For that group, who just happen to be almost exclusively white, and men, and ostensibly heterosexual men, everyone whines. Except themselves, of course. Because whining is not what real men do. It's what fake men like homos do. It's what women do. It's what children do.
Women and homos are children when they whine about their rights. As I noted in a previous posting, the patronizing rhetoric of those who counsel patience now as gays ask for rights harks back to the rhetoric I heard during the Civil Rights movement of the 1960s, when the white Southerners among whom I was raised spoke of the valid demands of black citizens for rights, and rights now, as childish whining.
The term "whine" infantilizes, when it's applied to adults with valid adult demands. It's intended to infantilize. It's intended to dismiss. It's intended to keep the adults who are so characterized in their place, in their inferior place.
Inferior as in (its literal etymological meaning) beneath: beneath one core group in the social structure. Beneath men. White men. Straight (or straight-appearing) men.
Talk about women and gays and people of color whining worked for a while, as long as white, male, heterosexual posturing shock jockeys controlled our national political discourse. Now, they're being given a run for their money, and the terminology that group has used to try to keep critical insights and critical analysis and "inferior" voices at bay needs to be relegated to the dustbin of history.
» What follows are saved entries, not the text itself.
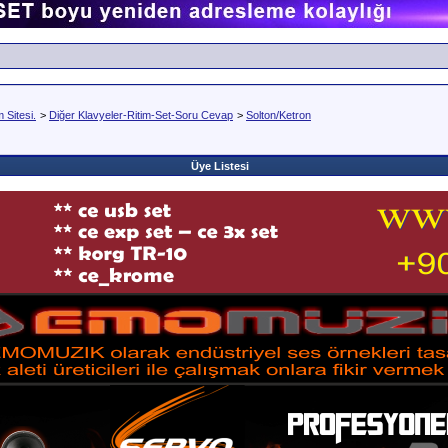
Sitesi.
>
Diğer Klavyeler-Ritim-Set-Soru Cevap
>
Solton/Ketron
Üye Listesi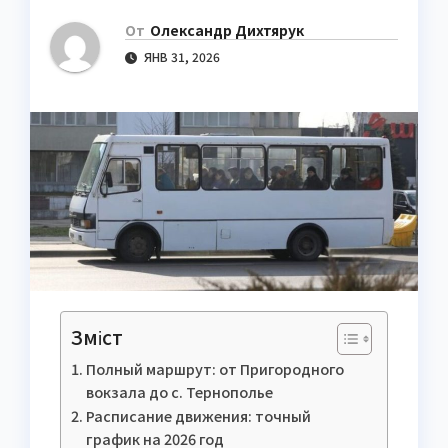
От
Олександр Дихтярук
ЯНВ 31, 2026
Зміст
Полный маршрут: от Пригородного
вокзала до с. Тернополье
Расписание движения: точный
график на 2026 год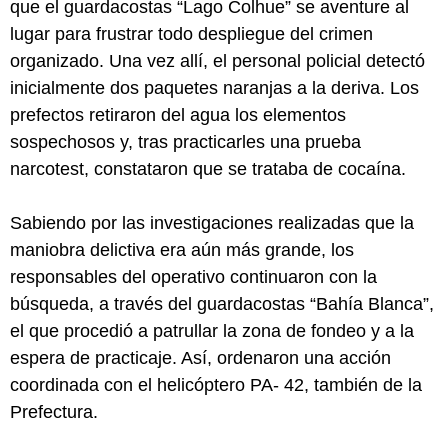
que el guardacostas “Lago Colhue” se aventure al
lugar para frustrar todo despliegue del crimen
organizado. Una vez allí, el personal policial detectó
inicialmente dos paquetes naranjas a la deriva. Los
prefectos retiraron del agua los elementos
sospechosos y, tras practicarles una prueba
narcotest, constataron que se trataba de cocaína.
Sabiendo por las investigaciones realizadas que la
maniobra delictiva era aún más grande, los
responsables del operativo continuaron con la
búsqueda, a través del guardacostas “Bahía Blanca”,
el que procedió a patrullar la zona de fondeo y a la
espera de practicaje. Así, ordenaron una acción
coordinada con el helicóptero PA- 42, también de la
Prefectura.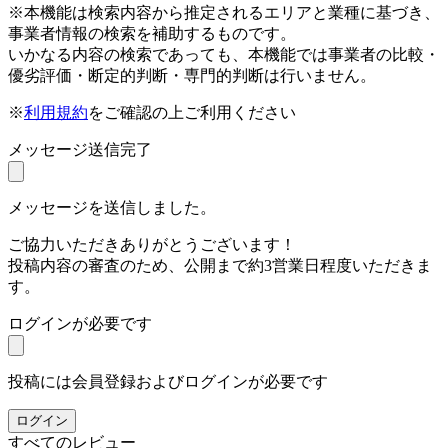
※本機能は検索内容から推定されるエリアと業種に基づき、
事業者情報の検索を補助するものです。
いかなる内容の検索であっても、本機能では事業者の比較・
優劣評価・断定的判断・専門的判断は行いません。
※
利用規約
をご確認の上ご利用ください
メッセージ送信完了
メッセージを送信しました。
ご協力いただきありがとうございます！
投稿内容の審査のため、公開まで約3営業日程度いただきま
す。
ログインが必要です
投稿には会員登録およびログインが必要です
ログイン
すべてのレビュー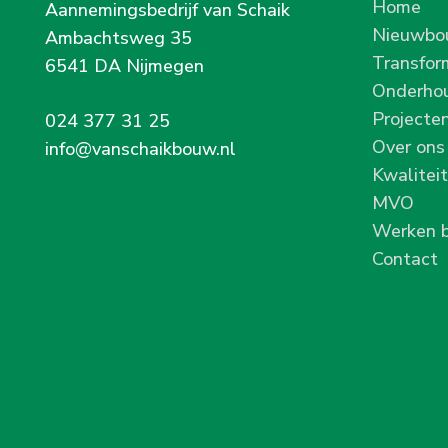
Home
Aannemingsbedrijf van Schaik
Nieuwb
Ambachtsweg 35
Transfor
6541 DA Nijmegen
Onderho
Projecte
024 377 31 25
Over ons
info@vanschaikbouw.nl
Kwaliteit
MVO
Werken b
Contact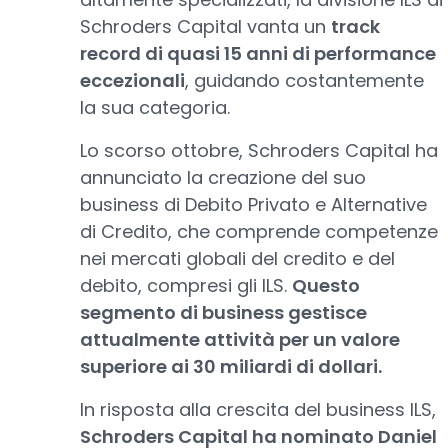
Schroders Capital vanta un
track
record di quasi 15 anni di performance
eccezionali
, guidando costantemente
la sua categoria.
Lo scorso ottobre, Schroders Capital ha
annunciato la creazione del suo
business di Debito Privato e Alternative
di Credito, che comprende competenze
nei mercati globali del credito e del
debito, compresi gli ILS.
Questo
segmento di business gestisce
attualmente attività per un valore
superiore ai 30 miliardi di dollari.
In risposta alla crescita del business ILS,
Schroders Capital ha nominato Daniel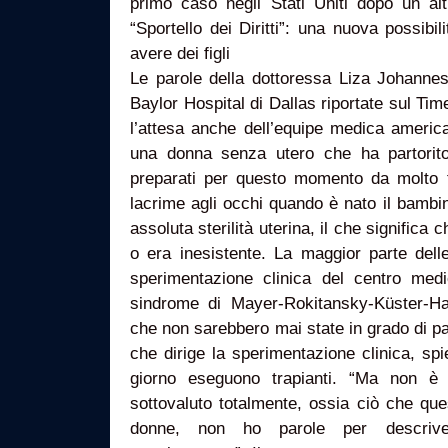
primo caso negli Stati Uniti dopo un al
“Sportello dei Diritti”: una nuova possibili
avere dei figli
Le parole della dottoressa Liza Johannes
Baylor Hospital di Dallas riportate sul Tim
l’attesa anche dell’equipe medica americ
una donna senza utero che ha partorit
preparati per questo momento da molto 
lacrime agli occhi quando è nato il bamb
assoluta sterilità uterina, il che significa
o era inesistente. La maggior parte dell
sperimentazione clinica del centro medi
sindrome di Mayer-Rokitansky-Küster-H
che non sarebbero mai state in grado di part
che dirige la sperimentazione clinica, sp
giorno eseguono trapianti. “Ma non 
sottovaluto totalmente, ossia ciò che ques
donne, non ho parole per descriv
It didn't get us far in the 1990s, and it's not going to get us far in the 21st century.
And don't get me started on the condescending pseudo-psychological use of the term "selfish" to marginalize gay critiques and gay persons. This use of the term "selfish" derives from long- discredited pseudo-scientific theories that gay men are half-adolescent narcissistic adult males who have never quite emerged from adolescence. We need to find some 21st-century language befitting 21st-century political realities. The reality is that the folks our previous rhetorical structures (structures invented largely by heterosexual men to benefit themselves) sought to place in confining, demeaning social spaces are refusing to live in the inferior places we've long told them to occupy.
And our language needs to catch up with that reality.
So, today, by the power vested in me by the Queen of the Universe as the self-appointed Linguistic Arbiter of Everything this day 20th June 2009, I declare a moratorium on the word "whining." If you wish to be querulous about this decree, please choose some other term to express your discontent.